Agé de 81 ans, Jean-Charles Terrassier, le président et fondateur de la première ANPEIP, l’association française dédiée aux enfants intellectuellement précoces, s’est éteint à Nice ce 1er janvier 2022.
Jean-Charles Terrassier aura marqué de son vivant des générations d’enfants surdoués, à Haut Potentiel Intellectuel (HPI). Ce psychologue clinicien natif de Cannes a été précurseur dans la détection et l’accompagnement des jeunes précoces. Et de leurs familles. Son cabinet, installé à Nice au 34 de la rue Paul-Déroulède, les accueillait il y a encore peu.
Dans une vidéo de l’ANPEIP, il revenait sur la création de cette association qui s’est déployée à travers 25 antennes nationales, et dont le siège de la fédération est resté à Nice.
"En 1971, quand j’ai fondé avec quelques amis, quelques parents, des orthophonistes, des enseignants, la première association française pour les enfants précoces, et bien, il n’y avait personne qui traitait de ces questions. Nous avons décidé d’entreprendre cette action parce que personne ne s’y intéressait et que personnellement, en tant que psychologue, j’avais été confronté à beaucoup d’enfants précoces dont la précocité – disons le très clairement – passait à la trappe" expliquait le psychologue dans cette vidéo de 2018.
Le père de la dyssynchronie
La détection de ces hauts potentiels était il y a quelques décennies, balbutiante, et souvent, ces enfants étaient voués à une forme d'échec scolaire.
Les enfants précoces sont des enfants retardés en réalité par le système éducatif dans leur développement,
Jean-Charles Terrassier
Jean-Charles Terrassier a contribué à théoriser certaines notions pour mieux détecter ces jeunes potentiels - y compris grâce à des tests spécifiques qui portent son nom, et leur allouer des méthodes éducatives novatrices.

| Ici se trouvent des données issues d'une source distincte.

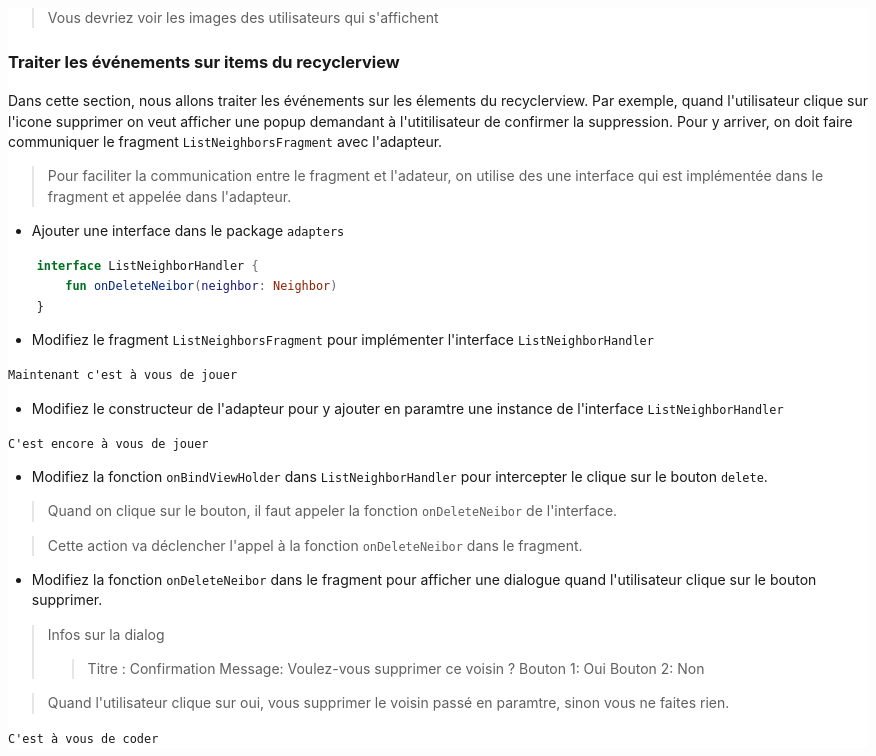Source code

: > Vous devriez voir les images des utilisateurs qui s'affichent 

### Traiter les événements sur items du recyclerview 
Dans cette section, nous allons traiter les événements sur les élements du recyclerview. Par exemple, quand l'utilisateur clique sur l'icone supprimer on veut afficher une popup demandant à l'utitilisateur de confirmer la suppression. 
Pour y arriver, on doit faire communiquer le fragment ``ListNeighborsFragment`` avec l'adapteur. 

> Pour faciliter la communication entre le fragment et l'adateur, on utilise des une interface qui est implémentée dans le fragment et appelée dans l'adapteur. 

- Ajouter une interface dans le package ``adapters``

```kotlin
    interface ListNeighborHandler {
        fun onDeleteNeibor(neighbor: Neighbor)
    }
```

- Modifiez le fragment ``ListNeighborsFragment`` pour implémenter l'interface ``ListNeighborHandler``

```
Maintenant c'est à vous de jouer
```

- Modifiez le constructeur de l'adapteur pour y ajouter en paramtre une instance de l'interface ``ListNeighborHandler``

```
C'est encore à vous de jouer
```

- Modifiez la fonction ``onBindViewHolder`` dans ``ListNeighborHandler`` pour intercepter le clique sur le bouton ``delete``. 

> Quand on clique sur le bouton, il faut appeler la fonction ``onDeleteNeibor`` de l'interface. 

> Cette action va déclencher l'appel à la fonction ``onDeleteNeibor`` dans le fragment. 

- Modifiez la fonction ``onDeleteNeibor`` dans le fragment pour afficher une dialogue quand l'utilisateur clique sur le bouton supprimer. 

> Infos sur la dialog 
 >> Titre : Confirmation 
 >> Message: Voulez-vous supprimer ce voisin ? 
 >> Bouton 1: Oui
 >> Bouton 2: Non 

> Quand l'utilisateur clique sur oui, vous supprimer le voisin passé en paramtre, sinon vous ne faites rien. 

```
C'est à vous de coder
```


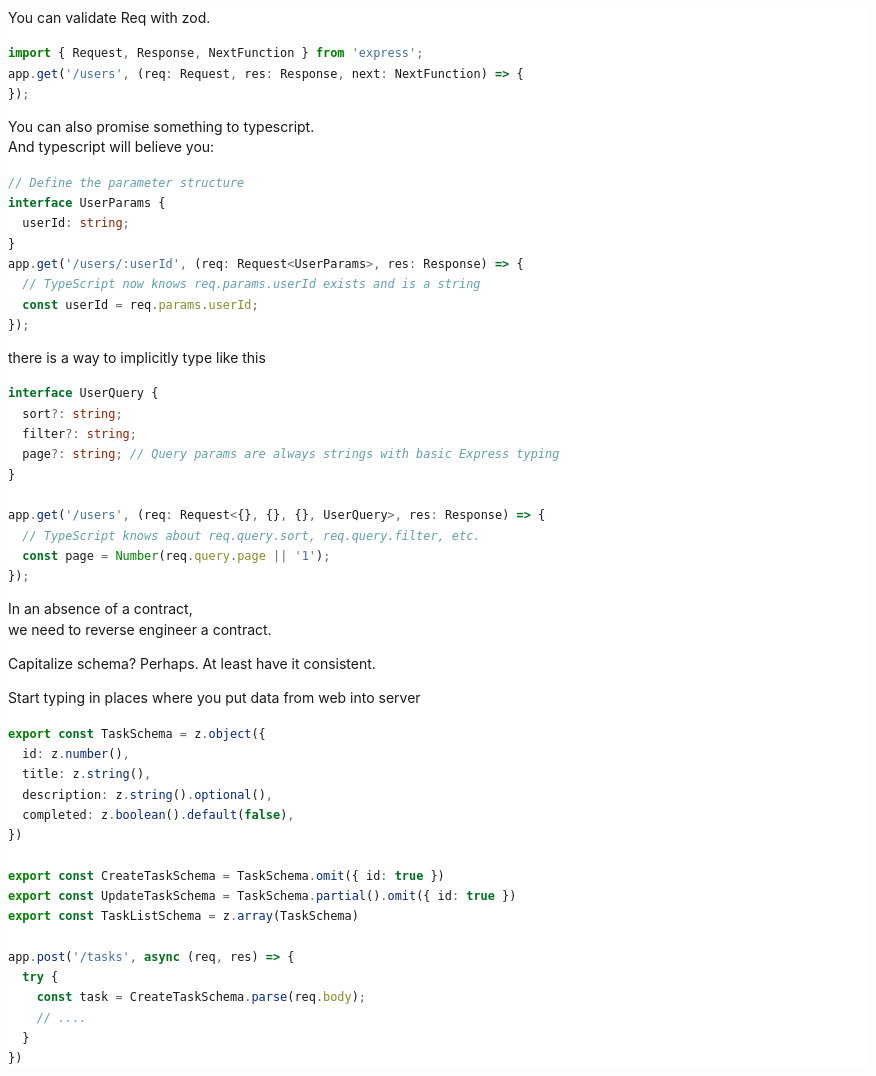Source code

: You can validate Req with zod.

```typescript
import { Request, Response, NextFunction } from 'express';
app.get('/users', (req: Request, res: Response, next: NextFunction) => {
});
```

You can also promise something to typescript.  
And typescript will believe you:

```typescript
// Define the parameter structure
interface UserParams {
  userId: string;
}
app.get('/users/:userId', (req: Request<UserParams>, res: Response) => {
  // TypeScript now knows req.params.userId exists and is a string
  const userId = req.params.userId;
});
```

there is a way to implicitly type like this

```typescript
interface UserQuery {
  sort?: string;
  filter?: string;
  page?: string; // Query params are always strings with basic Express typing
}

app.get('/users', (req: Request<{}, {}, {}, UserQuery>, res: Response) => {
  // TypeScript knows about req.query.sort, req.query.filter, etc.
  const page = Number(req.query.page || '1');
});
```

In an absence of a contract,  
we need to reverse engineer a contract.

Capitalize schema? Perhaps. At least have it consistent.

Start typing in places where you put data from web into server

```typescript
export const TaskSchema = z.object({
  id: z.number(),
  title: z.string(),
  description: z.string().optional(),
  completed: z.boolean().default(false),
})

export const CreateTaskSchema = TaskSchema.omit({ id: true })
export const UpdateTaskSchema = TaskSchema.partial().omit({ id: true })
export const TaskListSchema = z.array(TaskSchema)

app.post('/tasks', async (req, res) => {
  try {
    const task = CreateTaskSchema.parse(req.body);
    // ....
  }
})
```
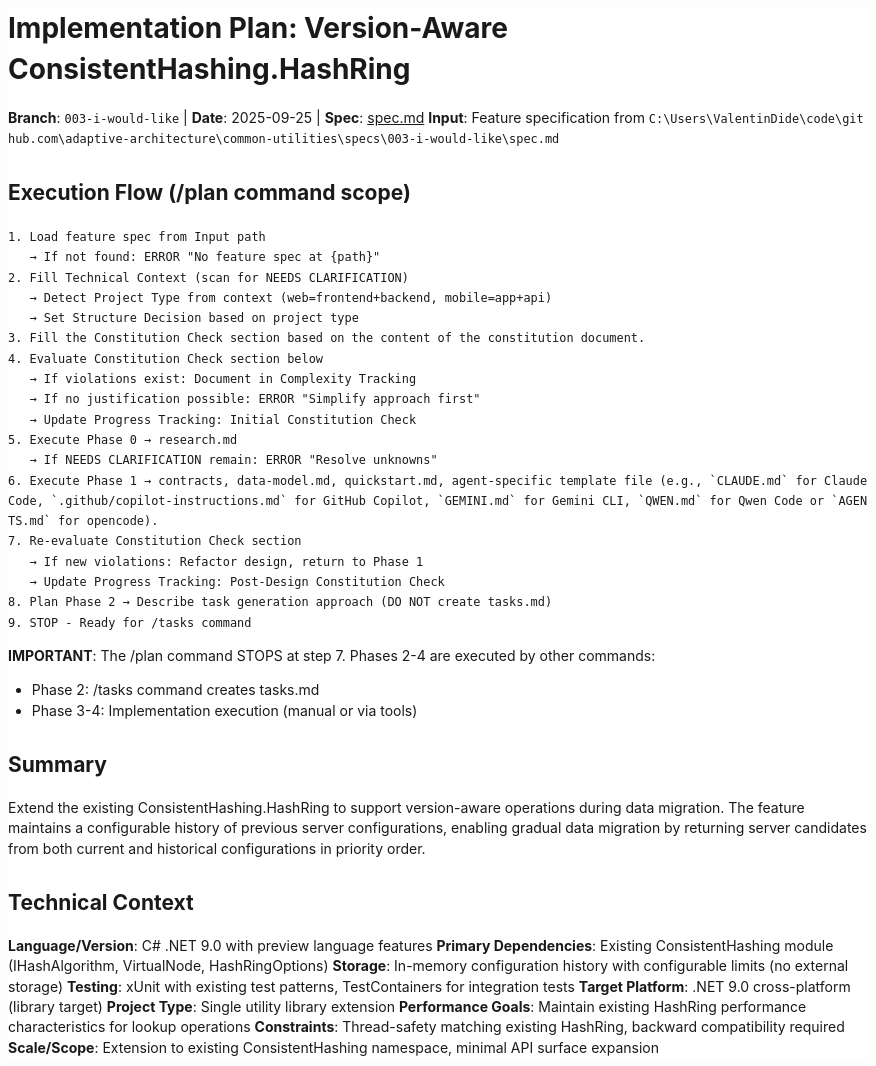 
# Implementation Plan: Version-Aware ConsistentHashing.HashRing

**Branch**: `003-i-would-like` | **Date**: 2025-09-25 | **Spec**: [spec.md](./spec.md)
**Input**: Feature specification from `C:\Users\ValentinDide\code\github.com\adaptive-architecture\common-utilities\specs\003-i-would-like\spec.md`

## Execution Flow (/plan command scope)
```
1. Load feature spec from Input path
   → If not found: ERROR "No feature spec at {path}"
2. Fill Technical Context (scan for NEEDS CLARIFICATION)
   → Detect Project Type from context (web=frontend+backend, mobile=app+api)
   → Set Structure Decision based on project type
3. Fill the Constitution Check section based on the content of the constitution document.
4. Evaluate Constitution Check section below
   → If violations exist: Document in Complexity Tracking
   → If no justification possible: ERROR "Simplify approach first"
   → Update Progress Tracking: Initial Constitution Check
5. Execute Phase 0 → research.md
   → If NEEDS CLARIFICATION remain: ERROR "Resolve unknowns"
6. Execute Phase 1 → contracts, data-model.md, quickstart.md, agent-specific template file (e.g., `CLAUDE.md` for Claude Code, `.github/copilot-instructions.md` for GitHub Copilot, `GEMINI.md` for Gemini CLI, `QWEN.md` for Qwen Code or `AGENTS.md` for opencode).
7. Re-evaluate Constitution Check section
   → If new violations: Refactor design, return to Phase 1
   → Update Progress Tracking: Post-Design Constitution Check
8. Plan Phase 2 → Describe task generation approach (DO NOT create tasks.md)
9. STOP - Ready for /tasks command
```

**IMPORTANT**: The /plan command STOPS at step 7. Phases 2-4 are executed by other commands:
- Phase 2: /tasks command creates tasks.md
- Phase 3-4: Implementation execution (manual or via tools)

## Summary
Extend the existing ConsistentHashing.HashRing to support version-aware operations during data migration. The feature maintains a configurable history of previous server configurations, enabling gradual data migration by returning server candidates from both current and historical configurations in priority order.

## Technical Context
**Language/Version**: C# .NET 9.0 with preview language features
**Primary Dependencies**: Existing ConsistentHashing module (IHashAlgorithm, VirtualNode, HashRingOptions)
**Storage**: In-memory configuration history with configurable limits (no external storage)
**Testing**: xUnit with existing test patterns, TestContainers for integration tests
**Target Platform**: .NET 9.0 cross-platform (library target)
**Project Type**: Single utility library extension
**Performance Goals**: Maintain existing HashRing performance characteristics for lookup operations
**Constraints**: Thread-safety matching existing HashRing, backward compatibility required
**Scale/Scope**: Extension to existing ConsistentHashing namespace, minimal API surface expansion
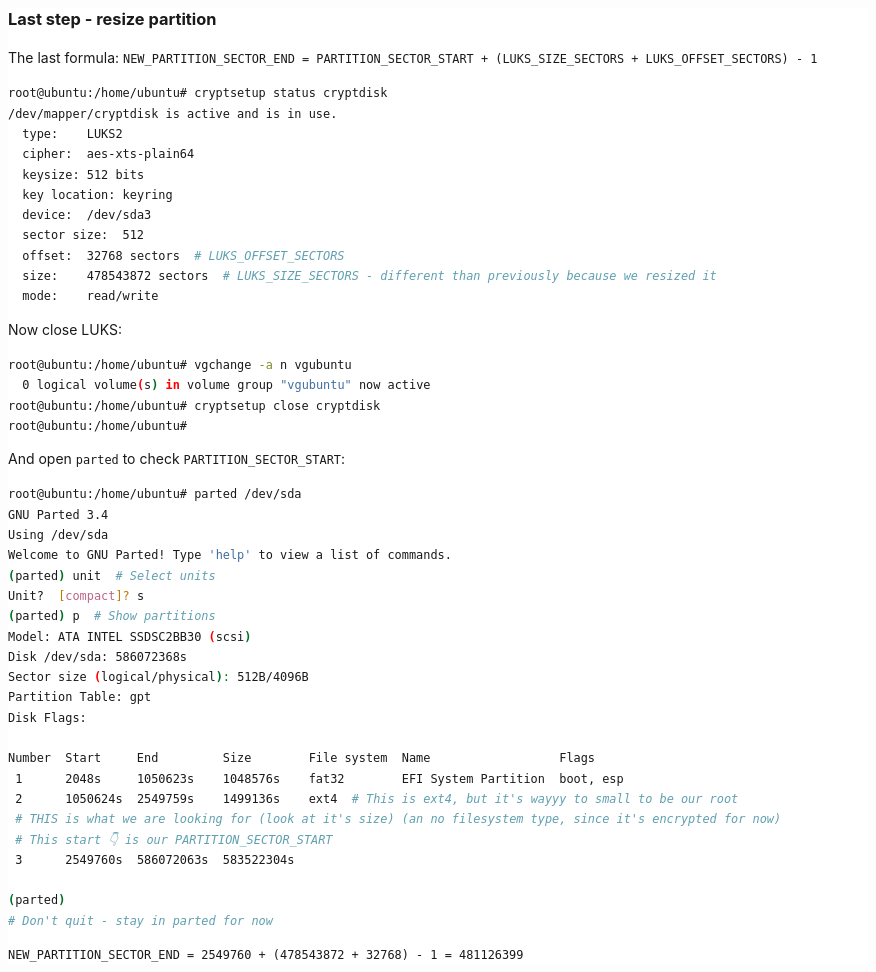 ### Last step - resize partition
The last formula: `NEW_PARTITION_SECTOR_END = PARTITION_SECTOR_START + (LUKS_SIZE_SECTORS + LUKS_OFFSET_SECTORS) - 1`

```bash
root@ubuntu:/home/ubuntu# cryptsetup status cryptdisk
/dev/mapper/cryptdisk is active and is in use.
  type:    LUKS2
  cipher:  aes-xts-plain64
  keysize: 512 bits
  key location: keyring
  device:  /dev/sda3
  sector size:  512
  offset:  32768 sectors  # LUKS_OFFSET_SECTORS
  size:    478543872 sectors  # LUKS_SIZE_SECTORS - different than previously because we resized it
  mode:    read/write
```
Now close LUKS:
```bash
root@ubuntu:/home/ubuntu# vgchange -a n vgubuntu
  0 logical volume(s) in volume group "vgubuntu" now active
root@ubuntu:/home/ubuntu# cryptsetup close cryptdisk
root@ubuntu:/home/ubuntu#
```
And open `parted` to check `PARTITION_SECTOR_START`:
```bash
root@ubuntu:/home/ubuntu# parted /dev/sda
GNU Parted 3.4
Using /dev/sda
Welcome to GNU Parted! Type 'help' to view a list of commands.
(parted) unit  # Select units
Unit?  [compact]? s
(parted) p  # Show partitions
Model: ATA INTEL SSDSC2BB30 (scsi)
Disk /dev/sda: 586072368s
Sector size (logical/physical): 512B/4096B
Partition Table: gpt
Disk Flags: 

Number  Start     End         Size        File system  Name                  Flags
 1      2048s     1050623s    1048576s    fat32        EFI System Partition  boot, esp
 2      1050624s  2549759s    1499136s    ext4  # This is ext4, but it's wayyy to small to be our root
 # THIS is what we are looking for (look at it's size) (an no filesystem type, since it's encrypted for now)
 # This start 👇 is our PARTITION_SECTOR_START
 3      2549760s  586072063s  583522304s

(parted)
# Don't quit - stay in parted for now
```
`NEW_PARTITION_SECTOR_END = 2549760 + (478543872 + 32768) - 1 = 481126399`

"Il est parfois difficile d’identifier un enfant précoce. Pourquoi ? Parce qu’il est intellectuellement précoce, mais il n’est pas précoce dans tous les domaines. Ca s’appelle la dyssynchronie. C’est le décalage interne entre le développement intellectuel très précoce et le développement affectif qui est de l’ordre de l’âge de l’enfant. Et le développement psychomoteur, qui est un peu en avance, mais pas autant que sur le plan intellectuel."
Dès 1977, il exprime pour la première fois ce concept devant l'association américaine des enfants talentueux, la World Council for Gifted and Talented Children, en Californie.
5 000 enfants accompagnés
En France, beaucoup de structures spécialisées pour les HPI ont suivi les travaux de Jean-Charles Terrassier. A Nice, le lycée Michelet, un établissement privé, a lié une histoire particulière avec le psychologue clinicien.
Pierre Schorter est membre du conseil d'administration du lycée privé dont la femme, Xave Schorter, est la directrice.
"C’est quelqu’un qui a été important pour nous, il a demandé à Michel Pinder, le directeur de Michelet à l’époque, d’ouvrir son collège aux enfants à haut potentiel, intellectuellement précoces comme il aimait à les appeler. C’est quelqu’un que l’on connaissait bien, avant le Covid on déjeunait avec lui de temps en temps. C’est quelqu’un qui était la référence." se rappelle Pierre Schorter.
Lorsqu'il a fallu annoncer la nouvelle à cette rentrée de janvier, de la disparition que beaucoup ont connu, Pierre Schorter confie : "On a été très soft pour l’annoncer car il y a quelques enfants qui étaient accompagnés par lui. C’est quelqu’un qu’on aime beaucoup ici."
Il y a encore un mois et demi, confie t-il, Jean-Charles Terrassier était aux "50 ans de l’ANPEIP, il y a témoigné. Il a toujours défendu la cause des enfants intellectuellement précoces, dans l’Education nationale aussi."
"L’intelligence est partagée partout"
Pierre Schorter se remémore aussi l'engagement de Jean-Charles Terrassier pour tous les enfants, quel que soit leur milieu familial ou social. "Il y a eu des expérimentations qui ont été lancées dans le département. Je pense même, du temps où René Monory était ministre de l’Education nationale. Des expérimentations en quartier populaire avaient été menées. Les enfants précoces représentent 2,3% des enfants, et l’intelligence est partagée partout. Ca a été difficile à l’époque d’arriver à convaincre que, oui, il y avait des enfants intellectuellement précoces dans les milieux populaires, et qu’il fallait les détecter et les accompagner de manière plus spécifique."
Les hommages se sont multipliés sur les réseaux sociaux ces dernières heures. Des personnes HPI, des "zèbres" comme ils aiment s'appeler.
Mais aussi des professionnels de l'enfance ou de l'enseignement spécialisé.
Tous ont une pensée émue pour leur père azuréen.